Au Monument-National, Danio Manfredini défendait Cinema Cielo, sa très libre adaptation du roman de Jean Genet Notre-Dame-des-Fleurs. Si l’ange déchu qu’incarne l’homme de théâtre italien est des plus attachants, il s’avère difficile d’en dire autant de cette galerie de personnages qui dansent, butent et culbutent dans les allées de cet étrange cinéma porno. Impressionnant, le jeu des acteurs – amalgame de frénésie et de misère affective – laisse croire qu’ils sont bien plus nombreux que quatre. Fâcheusement, ce déploiement d’énergie ne s’arrime qu’en de très rares instants à la trame narrative du spectacle, c’est-à-dire au film projeté dans ledit cinéma et dont seuls les dialogues nous sont accessibles.
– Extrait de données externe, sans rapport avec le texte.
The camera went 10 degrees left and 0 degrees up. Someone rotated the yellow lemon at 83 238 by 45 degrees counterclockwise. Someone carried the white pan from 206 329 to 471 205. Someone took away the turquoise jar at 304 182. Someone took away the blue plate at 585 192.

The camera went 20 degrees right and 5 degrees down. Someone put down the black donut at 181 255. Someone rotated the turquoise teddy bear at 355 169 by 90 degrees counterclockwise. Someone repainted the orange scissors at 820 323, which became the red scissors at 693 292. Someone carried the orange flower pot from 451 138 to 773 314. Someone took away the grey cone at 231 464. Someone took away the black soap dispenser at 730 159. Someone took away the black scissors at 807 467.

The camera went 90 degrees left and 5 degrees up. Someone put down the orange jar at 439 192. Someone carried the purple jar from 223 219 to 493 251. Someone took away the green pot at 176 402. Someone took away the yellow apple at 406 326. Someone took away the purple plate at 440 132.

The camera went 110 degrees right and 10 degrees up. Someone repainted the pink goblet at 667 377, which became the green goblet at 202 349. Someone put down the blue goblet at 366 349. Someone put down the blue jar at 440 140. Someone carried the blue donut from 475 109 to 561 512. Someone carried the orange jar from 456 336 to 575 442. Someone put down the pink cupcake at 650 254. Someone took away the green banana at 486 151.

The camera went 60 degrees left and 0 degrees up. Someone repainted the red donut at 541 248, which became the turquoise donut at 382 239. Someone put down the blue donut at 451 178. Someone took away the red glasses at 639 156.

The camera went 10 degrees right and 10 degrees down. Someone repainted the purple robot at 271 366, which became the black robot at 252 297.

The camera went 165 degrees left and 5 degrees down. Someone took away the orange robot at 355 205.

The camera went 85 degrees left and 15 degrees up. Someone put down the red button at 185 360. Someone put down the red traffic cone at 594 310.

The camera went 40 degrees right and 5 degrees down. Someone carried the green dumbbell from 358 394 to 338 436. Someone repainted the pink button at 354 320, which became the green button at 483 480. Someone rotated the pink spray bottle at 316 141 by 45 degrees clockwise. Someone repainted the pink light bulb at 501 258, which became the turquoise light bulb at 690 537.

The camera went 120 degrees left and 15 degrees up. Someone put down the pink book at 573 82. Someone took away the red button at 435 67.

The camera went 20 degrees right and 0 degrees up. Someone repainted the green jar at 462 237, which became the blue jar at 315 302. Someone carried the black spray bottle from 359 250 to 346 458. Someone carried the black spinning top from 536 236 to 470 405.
La Chambre d’Isabella, une création du Belge Jan Lauwers, détenait le titre du moment le plus attendu du festival. Prêtant vie aux pérégrinations bigarrées d’une femme au parcours hors du commun, les neuf acteurs-danseurs offrent quelques scènes touchantes, des rires bien sentis et de belles images. Malgré cela, la représentation ne prend jamais son envol. Les amateurs du théâtre affranchi d’Alain Platel – la comparaison s’avère inévitable – seront assurément restés sur leur faim. Beaucoup plus marquante fut la rencontre avec la démarche d’Alain Françon, actuel directeur du Théâtre National de la Colline. En ce qui concerne e (un roman dit), il faut d’emblée souligner le courage et le talent des acteurs qui prennent la foisonnante épopée de Daniel Danis à bras-le-corps. Bien qu’exigeante – plusieurs spectateurs quittaient la salle en cours de représentation -, la lecture cohérente et inventive de Françon force l’admiration. Appartenant à un tout autre registre, Si ce n’est toi permet au metteur en scène de travailler en véritable horloger. Sous sa houlette, la pièce d’Edward Bond – une implacable allégorie du totalitarisme – est menée avec les envolées du vaudeville, les ambiguïtés de l’absurde et les résonances de la tragédie. Souhaitons que les rigoureuses expéditions théâtrales d’Alain Françon reviennent nous visiter au plus tôt.